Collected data
┌──
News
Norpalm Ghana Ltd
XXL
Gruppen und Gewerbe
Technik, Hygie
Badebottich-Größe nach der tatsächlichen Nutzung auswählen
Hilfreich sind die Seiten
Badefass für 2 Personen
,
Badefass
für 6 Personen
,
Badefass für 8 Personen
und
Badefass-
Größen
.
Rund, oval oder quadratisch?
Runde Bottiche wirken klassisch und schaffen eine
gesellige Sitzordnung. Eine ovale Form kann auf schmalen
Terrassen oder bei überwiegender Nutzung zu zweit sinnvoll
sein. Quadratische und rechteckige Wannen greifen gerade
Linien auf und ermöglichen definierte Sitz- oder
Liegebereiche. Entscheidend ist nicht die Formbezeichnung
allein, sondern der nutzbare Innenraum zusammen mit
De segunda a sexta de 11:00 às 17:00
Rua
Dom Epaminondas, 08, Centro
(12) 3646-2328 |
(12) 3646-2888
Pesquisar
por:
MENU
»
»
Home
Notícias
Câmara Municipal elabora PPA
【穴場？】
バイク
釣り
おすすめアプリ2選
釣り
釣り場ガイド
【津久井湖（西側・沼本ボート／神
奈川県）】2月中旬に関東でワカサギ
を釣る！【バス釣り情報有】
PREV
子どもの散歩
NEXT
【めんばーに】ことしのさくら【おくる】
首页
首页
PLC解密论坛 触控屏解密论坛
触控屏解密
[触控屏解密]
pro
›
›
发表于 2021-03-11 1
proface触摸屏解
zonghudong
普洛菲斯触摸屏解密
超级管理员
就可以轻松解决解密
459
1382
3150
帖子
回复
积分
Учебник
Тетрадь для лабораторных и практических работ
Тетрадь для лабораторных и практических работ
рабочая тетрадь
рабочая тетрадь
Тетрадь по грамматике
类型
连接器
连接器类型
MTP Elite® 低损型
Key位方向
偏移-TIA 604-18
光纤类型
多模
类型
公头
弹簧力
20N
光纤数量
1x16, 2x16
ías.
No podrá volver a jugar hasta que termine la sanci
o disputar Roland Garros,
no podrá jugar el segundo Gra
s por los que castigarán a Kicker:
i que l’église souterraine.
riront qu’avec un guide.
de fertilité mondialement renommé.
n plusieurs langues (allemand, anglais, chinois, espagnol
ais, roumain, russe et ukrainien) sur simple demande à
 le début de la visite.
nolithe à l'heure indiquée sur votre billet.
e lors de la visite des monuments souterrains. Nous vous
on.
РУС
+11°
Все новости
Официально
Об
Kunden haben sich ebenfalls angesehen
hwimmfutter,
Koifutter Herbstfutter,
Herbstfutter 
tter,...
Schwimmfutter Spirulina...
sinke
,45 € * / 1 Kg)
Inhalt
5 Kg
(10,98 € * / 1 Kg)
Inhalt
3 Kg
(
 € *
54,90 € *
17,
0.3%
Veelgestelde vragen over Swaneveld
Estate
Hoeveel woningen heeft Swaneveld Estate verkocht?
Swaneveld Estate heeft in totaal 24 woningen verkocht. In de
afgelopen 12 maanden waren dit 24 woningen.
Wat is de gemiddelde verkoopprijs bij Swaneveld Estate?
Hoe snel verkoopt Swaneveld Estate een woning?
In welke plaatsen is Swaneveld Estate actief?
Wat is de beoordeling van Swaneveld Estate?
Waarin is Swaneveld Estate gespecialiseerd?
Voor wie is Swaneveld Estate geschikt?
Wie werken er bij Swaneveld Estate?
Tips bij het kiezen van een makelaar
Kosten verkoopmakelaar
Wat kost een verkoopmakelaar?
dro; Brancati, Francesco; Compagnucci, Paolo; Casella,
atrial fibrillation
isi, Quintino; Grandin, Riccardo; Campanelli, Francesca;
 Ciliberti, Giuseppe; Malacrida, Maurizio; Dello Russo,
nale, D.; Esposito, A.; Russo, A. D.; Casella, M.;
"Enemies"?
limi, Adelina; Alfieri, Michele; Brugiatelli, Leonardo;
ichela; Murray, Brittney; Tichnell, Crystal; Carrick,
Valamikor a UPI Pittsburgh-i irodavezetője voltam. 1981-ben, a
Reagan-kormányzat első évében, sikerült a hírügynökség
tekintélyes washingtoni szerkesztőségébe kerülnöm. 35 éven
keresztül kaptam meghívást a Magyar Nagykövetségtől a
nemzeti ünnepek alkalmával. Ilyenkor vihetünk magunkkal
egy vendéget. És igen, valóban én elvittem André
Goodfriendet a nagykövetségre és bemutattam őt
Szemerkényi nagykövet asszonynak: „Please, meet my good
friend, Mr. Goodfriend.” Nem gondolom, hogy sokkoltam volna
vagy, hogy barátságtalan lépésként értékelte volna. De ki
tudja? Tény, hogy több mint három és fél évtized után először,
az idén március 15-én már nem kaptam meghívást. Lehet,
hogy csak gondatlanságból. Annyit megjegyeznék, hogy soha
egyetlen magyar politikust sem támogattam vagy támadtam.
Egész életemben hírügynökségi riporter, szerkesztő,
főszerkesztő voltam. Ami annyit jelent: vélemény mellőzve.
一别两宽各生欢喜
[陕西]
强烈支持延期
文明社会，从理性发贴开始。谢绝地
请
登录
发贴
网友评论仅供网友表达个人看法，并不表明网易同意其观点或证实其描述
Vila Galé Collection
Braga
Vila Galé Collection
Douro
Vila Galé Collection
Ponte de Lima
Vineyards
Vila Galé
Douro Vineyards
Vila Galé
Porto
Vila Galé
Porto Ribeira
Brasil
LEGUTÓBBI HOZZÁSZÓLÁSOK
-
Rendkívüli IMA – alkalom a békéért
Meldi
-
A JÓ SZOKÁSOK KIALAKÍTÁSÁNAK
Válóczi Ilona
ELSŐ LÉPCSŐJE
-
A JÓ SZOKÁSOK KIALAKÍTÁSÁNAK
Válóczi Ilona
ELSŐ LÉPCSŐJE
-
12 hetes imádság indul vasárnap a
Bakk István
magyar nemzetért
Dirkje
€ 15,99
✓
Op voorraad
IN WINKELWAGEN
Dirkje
└──
| Task statement |
Taking the entries above, print exactly the lines starting at the line with "s por los que" and ending at the line with "nolithe à l'heure indiquée sur votre billet.", both included.

| Solved problem |
s por los que castigarán a Kicker:
i que l’église souterraine.
riront qu’avec un guide.
de fertilité mondialement renommé.
n plusieurs langues (allemand, anglais, chinois, espagnol
ais, roumain, russe et ukrainien) sur simple demande à
 le début de la visite.
nolithe à l'heure indiquée sur votre billet.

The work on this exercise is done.